Two former White House aides are expected to testify at the House Jan. 6 committee's prime-time hearing Thursday as the panel examines what Donald Trump was doing as his supporters broke into the Capitol, according to a person familiar with the plans.
But one key member of the Jan. 6 panel will not be in attendance: Rep. Bennie Thompson, D-Miss., the chair of the committee, who announced Tuesday he has tested positive for COVID-19.
What You Need To Know
- Two former White House aides are expected to testify at the House Jan. 6 committee's hearing Thursday as the panel examines what Donald Trump was doing as his supporters broke into the Capitol, according to a person familiar with the plans
- Matthew Pottinger and Sarah Matthews are expected to testify, according to the person, who was not authorized to publicly discuss the matter and requested anonymity
- Pottinger is a former deputy national security adviser and Matthews is a former press aide
- Both resigned immediately after the Jan. 6, 2021, insurrection that interrupted the certification of President Joe Biden's victory
"I tested positive for COVID-19 yesterday, and I am experiencing mild symptoms. Gratefully, I am fully vaccinated and boosted," Thompson wrote on Twitter. "I encourage each person in America to get vaccinated and continue to follow the guidelines to remain safe."
The panel said in a statement Tuesday that while Thompson is "disappointed" with his diagnosis, "he has instructed the Select Committee to proceed with Thursday evening’s hearing."
Thursday's primetime hearing is set to feature testimony from Matthew Pottinger, former deputy national security adviser, and Sarah Matthews, a former press aide, according to a person familiar with the panel's plans. Both Pottinger and Matthews resigned immediately after the Jan. 6, 2021, insurrection that interrupted the congressional certification of President Joe Biden's victory.
The two witnesses will add to the committee's narrative in its eighth, and possibly final, hearing this summer. The prime-time hearing will detail what Trump did — or did not do — during several hours that day as his supporters beat police officers and broke into the Capitol.
Previous hearings have detailed chaos in the White House and aides and outsiders were begging the president to tell the rioters to leave. But he waited more than three hours to do so, and there are still many unanswered questions about what exactly he was doing and saying as the violence unfolded.
A spokesperson for the committee declined to comment. CNN was the first to report the identity of Thursday's witnesses.
Lawmakers on the nine-member panel have said the hearing will offer the most compelling evidence yet of Trump's "dereliction of duty" that day, with witnesses detailing his failure to stem the angry mob.
"We have filled in the blanks," Rep. Adam Kinzinger, R-Ill., a member of the House committee investigating the riot who will help lead Thursday's session, said Sunday. "This is going to open people's eyes in a big way."
"The president didn't do very much but gleefully watch television during this timeframe," he added.

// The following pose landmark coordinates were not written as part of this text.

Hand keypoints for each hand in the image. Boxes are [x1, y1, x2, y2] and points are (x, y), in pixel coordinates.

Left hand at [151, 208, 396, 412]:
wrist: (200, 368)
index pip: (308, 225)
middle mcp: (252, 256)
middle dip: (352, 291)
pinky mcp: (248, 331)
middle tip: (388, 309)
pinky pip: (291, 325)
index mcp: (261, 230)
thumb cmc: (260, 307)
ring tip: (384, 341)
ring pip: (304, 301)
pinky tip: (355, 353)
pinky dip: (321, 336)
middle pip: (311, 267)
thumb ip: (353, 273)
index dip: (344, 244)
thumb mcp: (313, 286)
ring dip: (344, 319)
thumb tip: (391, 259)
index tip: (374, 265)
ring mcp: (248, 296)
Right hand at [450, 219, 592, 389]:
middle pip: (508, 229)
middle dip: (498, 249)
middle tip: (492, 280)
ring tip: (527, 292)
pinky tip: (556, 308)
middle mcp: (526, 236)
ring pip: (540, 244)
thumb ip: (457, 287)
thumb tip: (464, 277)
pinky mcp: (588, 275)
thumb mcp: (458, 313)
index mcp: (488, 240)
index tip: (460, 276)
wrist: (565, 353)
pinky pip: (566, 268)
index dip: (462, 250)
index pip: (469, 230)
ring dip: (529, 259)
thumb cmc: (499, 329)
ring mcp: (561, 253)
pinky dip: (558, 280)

Throughout its yearlong investigation, the panel has uncovered several details regarding what the former president was doing as a mob of rioters breached the Capitol complex. Testimony and documents revealed that those closest to Trump, including his allies in Congress, Fox News anchors and even his own children, tried to persuade him to call off the mob or put out a statement calling for the rioters to go home.

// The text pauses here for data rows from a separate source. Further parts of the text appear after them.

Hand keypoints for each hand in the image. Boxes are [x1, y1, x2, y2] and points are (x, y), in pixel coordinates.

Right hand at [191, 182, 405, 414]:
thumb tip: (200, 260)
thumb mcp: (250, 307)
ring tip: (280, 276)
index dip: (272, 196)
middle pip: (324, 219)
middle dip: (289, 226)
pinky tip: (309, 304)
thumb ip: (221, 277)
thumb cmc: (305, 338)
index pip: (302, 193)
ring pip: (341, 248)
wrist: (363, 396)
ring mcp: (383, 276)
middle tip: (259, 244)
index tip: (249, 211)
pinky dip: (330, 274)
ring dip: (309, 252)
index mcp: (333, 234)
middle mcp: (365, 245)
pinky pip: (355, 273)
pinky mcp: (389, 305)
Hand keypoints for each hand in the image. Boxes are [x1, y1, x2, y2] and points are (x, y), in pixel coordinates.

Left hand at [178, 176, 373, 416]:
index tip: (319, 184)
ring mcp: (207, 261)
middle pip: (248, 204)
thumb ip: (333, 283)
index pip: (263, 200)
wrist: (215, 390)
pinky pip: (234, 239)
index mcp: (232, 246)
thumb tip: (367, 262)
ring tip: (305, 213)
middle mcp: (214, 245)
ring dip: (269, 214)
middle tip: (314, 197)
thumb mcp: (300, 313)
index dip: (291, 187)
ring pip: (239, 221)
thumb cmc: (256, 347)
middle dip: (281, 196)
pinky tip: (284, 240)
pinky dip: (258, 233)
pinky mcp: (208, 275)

At one point, according to testimony, Ivanka Trump went to her father to plead with him personally when those around him had failed to get through. All those efforts were unsuccessful.
Thursday's hearing will be the first in the prime-time slot since the June 9 debut that was viewed by an estimated 20 million people.
The hearing comes nearly one week after committee members received a closed briefing from the watchdog for the Department of Homeland Security after it was discovered that the Secret Service had deleted text messages sent and received around Jan. 6. Shortly after, the committee subpoenaed the agency, seeking all relevant electronic communication from agents around the time of the attack. The deadline for the Secret Service to respond is Tuesday.
Committee member Rep. Zoe Lofgren, D-Calif., told The Associated Press on Monday that the Secret Service informed them it will turn over records within the requirements of the subpoena.